Chopra’s proposal won. After there were dueling proposals to amend the CIBC Act regulations in April, it appears that CFPB Director Rohit Chopra was able to win the vote of Comptroller Michael Hsu based on a commitment to work with the Fed and OCC to develop an interagency approach. As changes to the acceptance of passivity agreements were featured in both proposals, asset managers will likely need to adjust their practices in this area regardless of potential changes to other areas in a final rule. They should review (a) existing passivity commitments to determine compliance and (b) whether it could be interpreted that they “direct or attempt to direct management or policies” under various definitions. They should also prepare for potential increased scrutiny of passivity claims following acquisitions of bank voting securities.
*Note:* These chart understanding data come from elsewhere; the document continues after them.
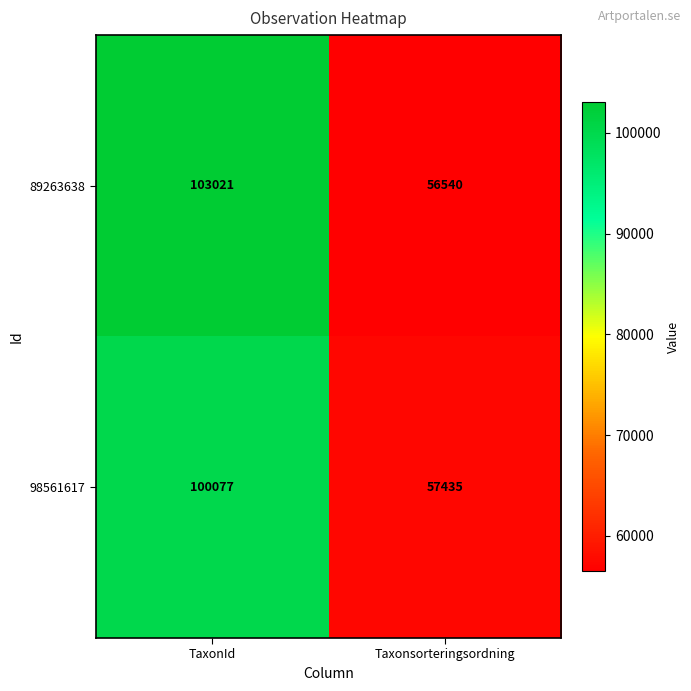

What is the difference between the highest and lowest values at TaxonId?

2944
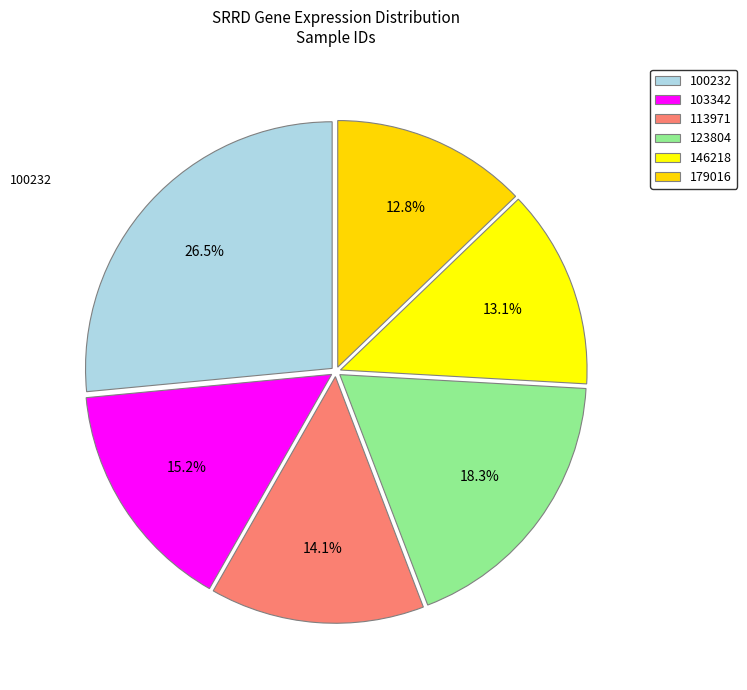

Count the number of slices in the pie.

6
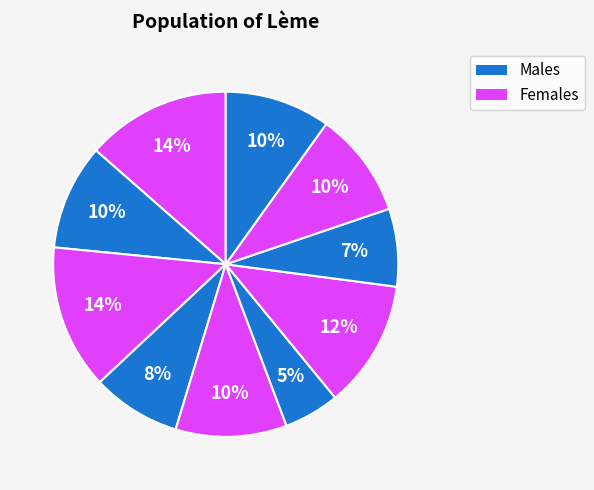

How many slices are in this pie chart?

10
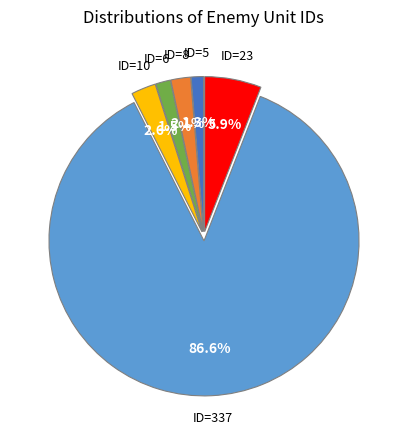

What percentage is NOT represented by ID=10?

97.4%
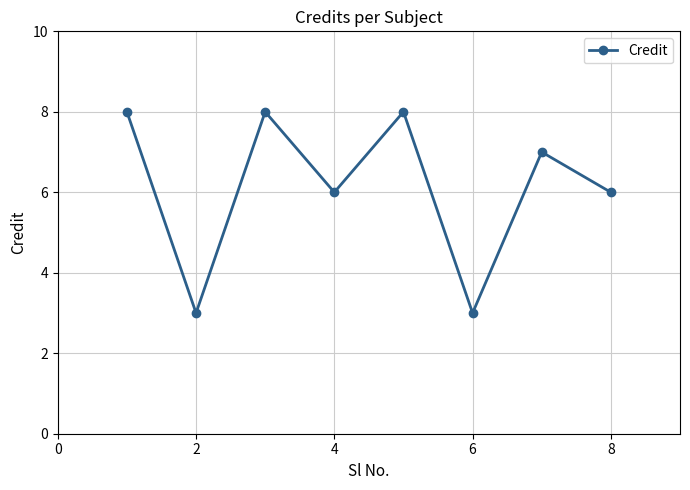

What is the difference between the maximum and second lowest values?

5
As they evaluate the cost and time needed to adapt to new processes, asset managers may weigh these factors against the benefit of continuing with investments in this space.

6 A “passivity agreement” outlines commitments to demonstrate that the asset manager will not have the power, directly or indirectly, to direct the management or policies of the covered institution. The FDIC currently has four passivity agreements in place with three asset management companies.

4. On our radar

These notable developments hit our radar recently:
  • IDI resolution deadlines communicated to banks. On August 8, the FDIC established and communicated initial submission dates for resolution plans and informational filings for covered insured depository institutions (CIDIs) after new requirements were finalized in June. A full submission for Group A banks (greater than $100b in assets) and an interim supplement for Group B ($50-100b in assets) will be due by July 1st, 2025 and the first full submission for Group B will be due by July 1st, 2026.
  • EU’s AI Act takes effect. On August 1, the European Commission’s European Artificial Intelligence Act (AI Act), the world’s first comprehensive regulation on artificial intelligence, came into effect. The regulation aims to establish a harmonized internal market for AI in the EU, encouraging the adoption of this technology and creating a supportive environment for innovation and investment. While the majority of the requirements will not apply until August 2026, the Commission invites developers to voluntarily adopt key obligations ahead of deadlines.
  • Agencies issue joint NPR on data standards. On August 9th, the FDIC, joined by the Treasury Department, the Fed, the OCC, the CFPB, the SEC, the FHFA, the NCUA and the CFTC (together the “Agencies”) issued a joint proposal to establish data standards for collection of information reported to each Agency by financial entities. Comments must be received within 60 days after publication in the Federal Register.
  • OFAC tightens sanctions on Belarus. On August 9th, the Treasury Department’s Office of Foreign Assets Control (OFAC) announced it would be taking action against 19 individuals, 14 entities and one aircraft that have been involved with military resource production and transshipment of goods to Russia, sanctions evasion on behalf of Belarusian defense entities, and revenue generation for Belarusian oligarchs. Financial institutions and other persons that engage in certain transactions or activities with the sanctioned entities and individuals may expose themselves to sanctions or be subject to an enforcement action.